Rotterdam (dpa) - Nach einer furiosen Fahrt durch Rotterdam hat Frühstarter Tony Martin zum Auftakt der Tour de France den deutschen «Doppelsieg» nur knapp verpasst.
Zwei Stunden nachdem die DFB-Kicker ins WM-Halbfinale gestürmt waren, musste sich der 25 Jahre alte Radprofi aus Eschborn im Prolog der 97. Tour de France einzig Zeitfahr-Olympiasieger Fabian Cancellara geschlagen geben.
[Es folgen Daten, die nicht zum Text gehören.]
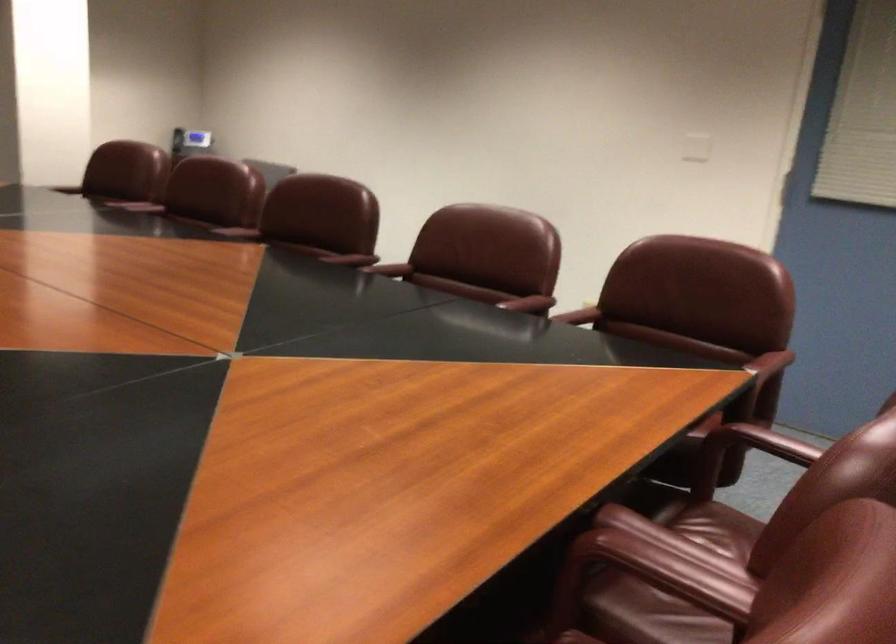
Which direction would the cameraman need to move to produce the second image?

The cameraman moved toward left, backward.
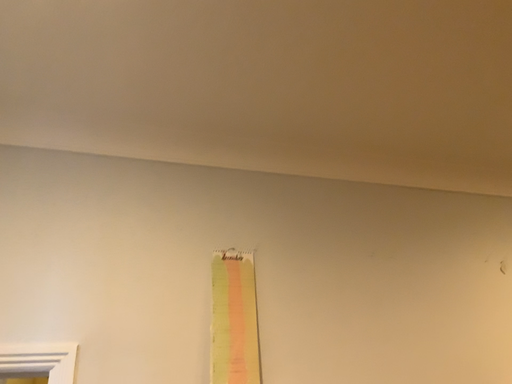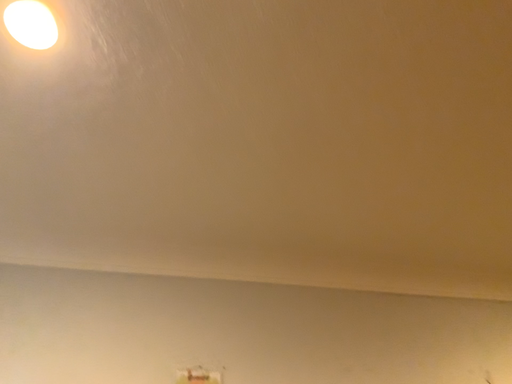
Question: How did the camera likely rotate when shooting the video?

Choices:
 (A) rotated upward
 (B) rotated downward

Answer: (A)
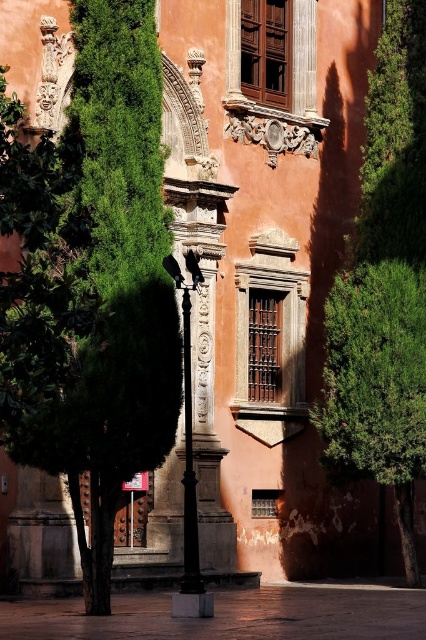
You are an architect examining the historic building. You notice the green leafy tree at right and the carved stone column at center. Which structure is taller?

The carved stone column at center is taller than the green leafy tree at right.

You are an architect examining the historic building. You notice the carved stone column at center and the polished metal pole at center. Which object is located higher up on the wall?

The carved stone column at center is positioned over the polished metal pole at center, so it is higher up on the wall.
Der Columbia-Fahrer war nur zehn Sekunden langsamer als der Schweizer, der den 8,9 Kilometer langen Kampf gegen die Uhr in 10:00 Minuten für sich entschied und sich das erste Gelbe Trikot holte. Dritter wurde der Schotte David Millar vor Superstar Lance Armstrong.
«Ich habe immer gesagt: Cancellara ist der Mann des Prologs», sagte Martin, der im Ziel von seiner Freundin über den verpassten Sieg hinweggetröstet wurde. Der Blondschopf sicherte sich immerhin das Weiße Jersey des besten Nachwuchsfahrers, das er bereits im Vorjahr zwölf Tage lang getragen hatte.
Lange Zeit hatte der 3:06 Stunden vor Cancellara gestartete Martin auf das erste Maillot Jaune seiner Karriere hoffen dürfen. «Ich im Gelben Trikot und die deutschen Fußballer im Halbfinale - das wäre fantastisch für Deutschland», hatte der auf dem «heißen Stuhl» des zwischenzeitlichen Spitzenreiters sitzende Martin gesagt. Einzig Cancellara, der schon das vierte Mal zum Tour-Auftakt jubelte, verhinderte den ersten deutschen Prologsieg seit 1977 durch Didi Thurau.
Martin hatte sich bei dem Wetter-Poker in der niederländischen Hafenstadt für eine frühe Startnummer entschieden. Als Elfter rollte der deutsche Zeitfahrmeister um 16.25 Uhr von der Rampe im Zuiderpark - und die Rechnung schien aufzugehen. Früh setzte Martin vor rund 500 000 Zuschauern die Bestmarke, an der sich viele Sieganwärter die Zähne ausbissen, bis Cancellara als vorletzter Starter vor Titelverteidiger Contador den Rundkurs in Angriff nahm und seine Favoritenstellung eindrucksvoll bestätigte.
Zweitbester deutscher Starter wurde Milram-Kapitän Linus Gerdemann, der als Zehnter 35 Sekunden auf Cancellara verlor. Rekord-Champion Armstrong begann als starker Vierter seine letzte Frankreich-Rundfahrt und konnte im Prestigeduell mit dem Spanier Contador, der als Sechster fünf Sekunden langsamer als der Texaner war, überraschend punkten.
Martin war extra früh gestartet, um den für den frühen Abend prognostizierten Niederschlägen auszuweichen. Dies klappte nicht, denn auch schon bei seiner Fahrt war die Strecke regennass. «Dazu hatten wir uns vor zwei Tagen nach den Wetterberichten entschieden», meinte die Tour-Entdeckung von 2009 dennoch und fügte hinzu: «Mit etwas mehr Risiko wäre es sicher schneller gegangen, aber die Tour hat ja erst angefangen und ich will heil in Paris ankommen.»
Neben dem Hoffen auf Gelb war noch etwas neu für den Wahl- Schweizer. Erstmals wurde im Zuge der neuen Maßnahmen gegen angebliche Motor-Manipulationen sein Dienstfahrzeug nach der Zieldurchfahrt kontrolliert. «Dass mein Rad nach dem Rennen gescannt wird, begrüße ich. Jeder soll die gleichen Bedingungen haben», meinte er gelassen, nachdem die Wahl per Los auf ihn gefallen war. Künftig sollen bei der Tour nach jeder Etappe zwischen 5 und 15 Fahrräder überprüft werden.